A study from the Korea Medical Association released in November showed that 750 South Korean doctors yearly, an average of more than two per day, are criminally charged with professional negligence resulting in death or injury. This is 14.7 times higher than the number of similar indictments in Japan, 580.6 times higher than in the UK, and 26.6 times higher than in Germany.

Faith in hospitals and surgeons in the country is particularly low due in large part to suspicions, based on cases that have made the news, of unqualified staff mishandling operations. In 2021, the government required surveillance cameras be installed in operating rooms where patients are under general anaesthesia to try to stamp down on malpractice cases.

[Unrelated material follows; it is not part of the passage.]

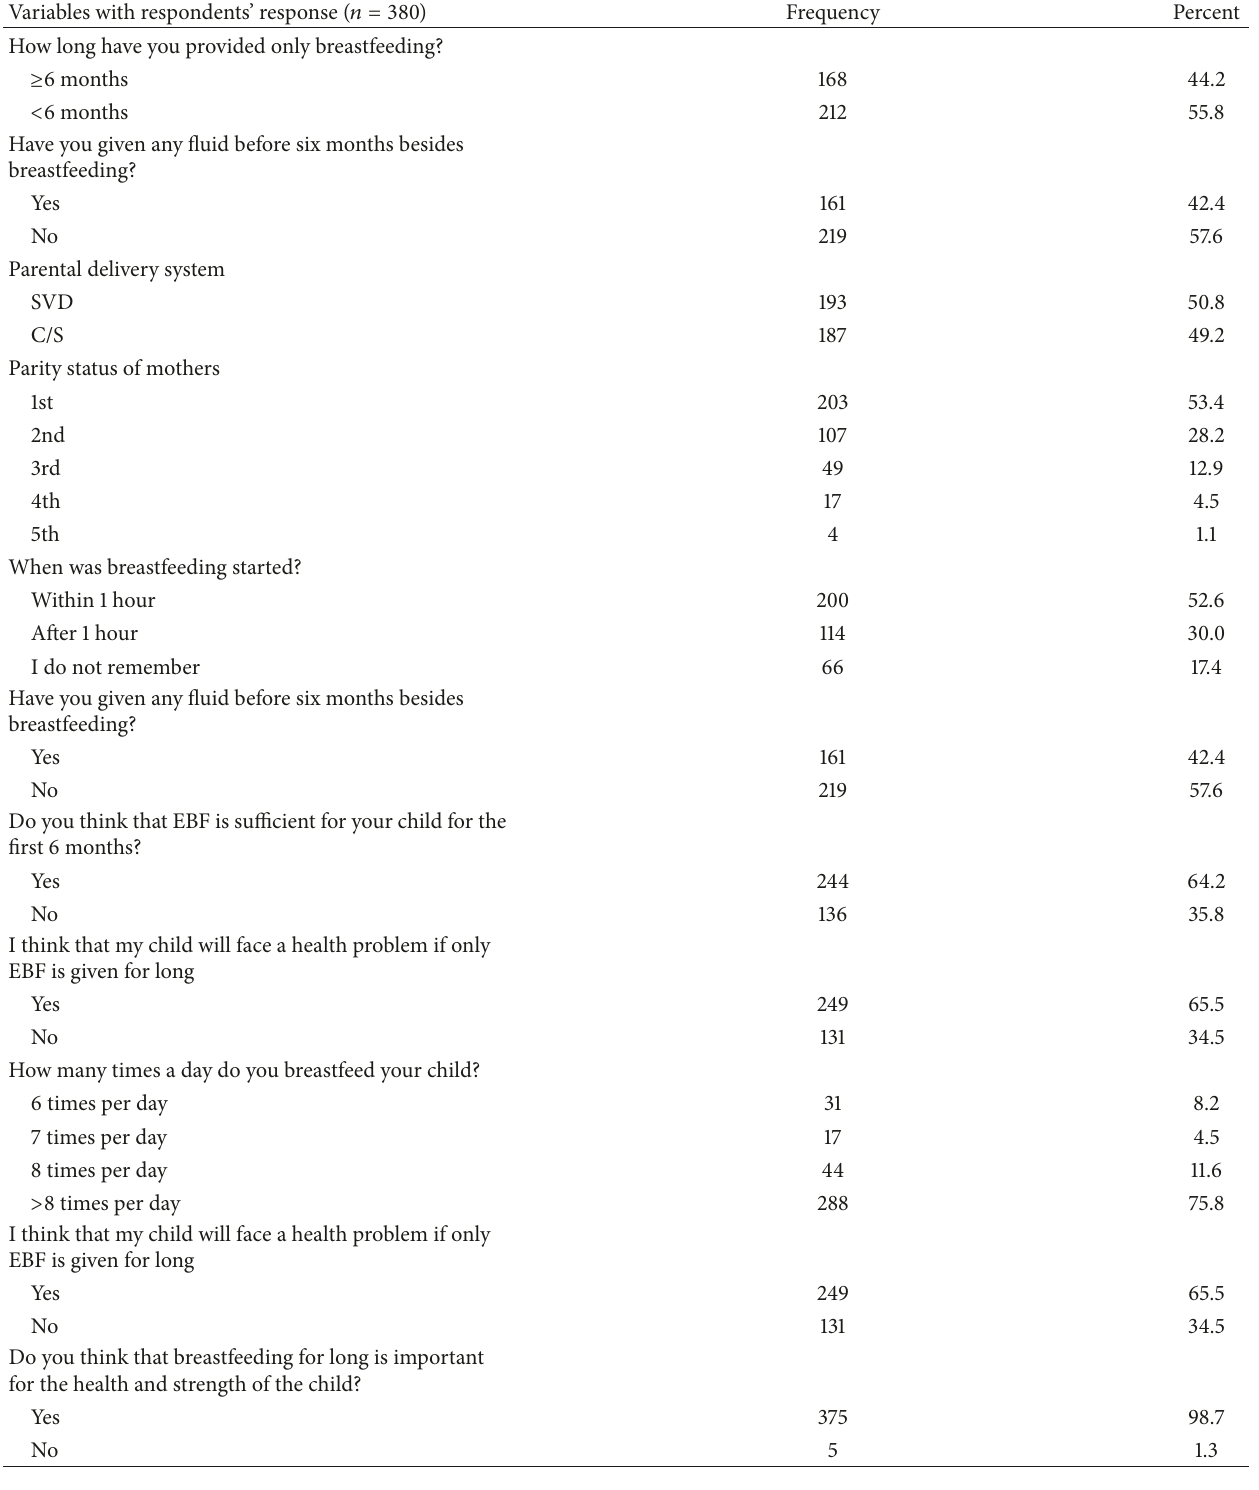
Table 3: Mothers’ experience of breastfeeding and giving supplementary foods practice of mothers attending private pediatric clinics,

study from 2019, based on interviews with 3,000 doctors in South Korea, found that one in every three had medical disputes in the past three years, though 96% of the respondents believed a special law on medical accidents was needed to help resolve such disputes through non-criminal payments instead of criminal punishment.

In terms of compensation, victims of medical mishaps are allowed to claim up to 30 million won (US$24,500), with 70% shouldered by the government and 30% by the institution or doctor responsible. The government is considering shouldering more of the cost.

The Seoul-based Citizens’ Coalition for Economic Justice said that relaxing measures against medical malpractice will lead doctors to relax their duty of care responsibilities, causing anxiety and distrust among the public, while the doctor shortage and malpractice are unrelated. It suggests that the government should strengthen, not weaken, the law penalising doctors who commit malpractice, including taking away their medical licenses.